To say that Tuesday's election is long-awaited is a massive understatement. It's been called historic by most, and otherwise labeled the most important election in our generation by the many who take into account the controversial last few years, our economic struggles and continued challenges abroad. And while Democratic candidate Barack Obama is largely expected to end the day with enough electoral votes to ensure his capturing the White House, some are concerned the "Bradley Effect", a phenomenon showing voters are less likely to vote for a minority when in the booth in private than they professed to be when surveyed in public, will have enough impact to knock him off the pedestal. But aside from the presidential election, how many of us have lied on a survey, just to politely get it over with? I know I have, including multiple times this evening, just to get the pollster off the phone.
When a political operative somehow manages to get through our Caller ID and gets me on the line, the fastest way to get the call completed is to agree to everything. If I'm not in the "hanging up on them" mood, I always agree to every single thing they're proposing. Yes, I'll vote for that guy. Of course I am in favor of your proposition and measure. "In fact, my wife and I already voted by mail!", I told one hapless gentleman a few hours ago, much to his delight.

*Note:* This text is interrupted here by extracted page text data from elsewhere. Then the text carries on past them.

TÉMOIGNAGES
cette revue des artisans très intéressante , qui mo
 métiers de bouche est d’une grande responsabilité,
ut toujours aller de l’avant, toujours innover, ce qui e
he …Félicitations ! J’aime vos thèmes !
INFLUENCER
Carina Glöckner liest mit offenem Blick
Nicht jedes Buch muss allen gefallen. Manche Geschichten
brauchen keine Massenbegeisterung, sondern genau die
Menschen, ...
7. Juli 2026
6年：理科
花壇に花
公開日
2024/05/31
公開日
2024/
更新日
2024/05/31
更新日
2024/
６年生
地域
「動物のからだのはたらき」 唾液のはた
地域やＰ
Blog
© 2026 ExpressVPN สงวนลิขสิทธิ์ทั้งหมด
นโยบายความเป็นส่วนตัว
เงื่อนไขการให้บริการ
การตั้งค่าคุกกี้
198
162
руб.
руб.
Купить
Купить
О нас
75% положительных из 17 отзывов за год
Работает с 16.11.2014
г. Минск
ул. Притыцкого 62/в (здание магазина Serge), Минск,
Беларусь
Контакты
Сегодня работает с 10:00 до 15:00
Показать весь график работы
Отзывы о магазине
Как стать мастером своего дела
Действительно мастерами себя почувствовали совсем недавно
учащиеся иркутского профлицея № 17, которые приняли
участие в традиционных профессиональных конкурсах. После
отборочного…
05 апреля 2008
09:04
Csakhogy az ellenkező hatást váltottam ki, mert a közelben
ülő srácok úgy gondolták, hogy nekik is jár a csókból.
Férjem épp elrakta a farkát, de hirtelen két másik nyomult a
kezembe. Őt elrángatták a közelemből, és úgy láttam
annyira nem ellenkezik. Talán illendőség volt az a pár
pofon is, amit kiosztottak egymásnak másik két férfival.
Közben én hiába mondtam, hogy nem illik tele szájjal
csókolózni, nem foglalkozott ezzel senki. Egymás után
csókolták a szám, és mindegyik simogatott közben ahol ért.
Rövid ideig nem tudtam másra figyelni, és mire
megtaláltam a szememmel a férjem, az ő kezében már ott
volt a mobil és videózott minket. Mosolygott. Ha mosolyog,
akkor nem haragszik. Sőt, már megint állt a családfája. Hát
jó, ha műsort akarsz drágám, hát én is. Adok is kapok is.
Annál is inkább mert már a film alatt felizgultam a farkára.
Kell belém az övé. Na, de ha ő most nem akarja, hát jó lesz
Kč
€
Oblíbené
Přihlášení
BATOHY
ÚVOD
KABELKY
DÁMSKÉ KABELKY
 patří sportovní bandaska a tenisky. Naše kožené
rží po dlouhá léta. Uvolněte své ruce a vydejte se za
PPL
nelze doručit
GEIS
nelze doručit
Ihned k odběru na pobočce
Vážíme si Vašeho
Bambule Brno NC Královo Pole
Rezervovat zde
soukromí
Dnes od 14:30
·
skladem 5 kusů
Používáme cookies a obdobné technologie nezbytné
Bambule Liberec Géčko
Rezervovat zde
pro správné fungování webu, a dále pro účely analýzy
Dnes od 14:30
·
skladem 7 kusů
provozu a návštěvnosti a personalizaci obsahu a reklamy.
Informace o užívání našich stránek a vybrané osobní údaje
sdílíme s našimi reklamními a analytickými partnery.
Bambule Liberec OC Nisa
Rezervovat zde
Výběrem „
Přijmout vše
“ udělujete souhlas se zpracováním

My underhanded evasiveness no doubt gets a checkmark on his clipboard, and with one stroke, he and his backers can put two more votes on the board, as they try to rally enough last minute support to push their person and their measures over the top. But to be honest, most of the time, I couldn't tell you one person from another, especially in the local races, and will be doing my research online.
So how often is this happening? Are pollsters around the country, and at the local levels, finding overwhelming support for just about every bill, only to see tomorrow's election results be swung the opposite way? As much as the political pundits may wonder if America is ready to have an African-American president after all, I wonder about the telemarketers hitting their numbers and wondering why things didn't actually go their way.
Don't worry about me. Tomorrow, I'll vote. And I am sure on how I'm voting for just about everything, before some last-minute cramming tonight, but if you called my house this evening, sorry if I misled you. It won't be the last time.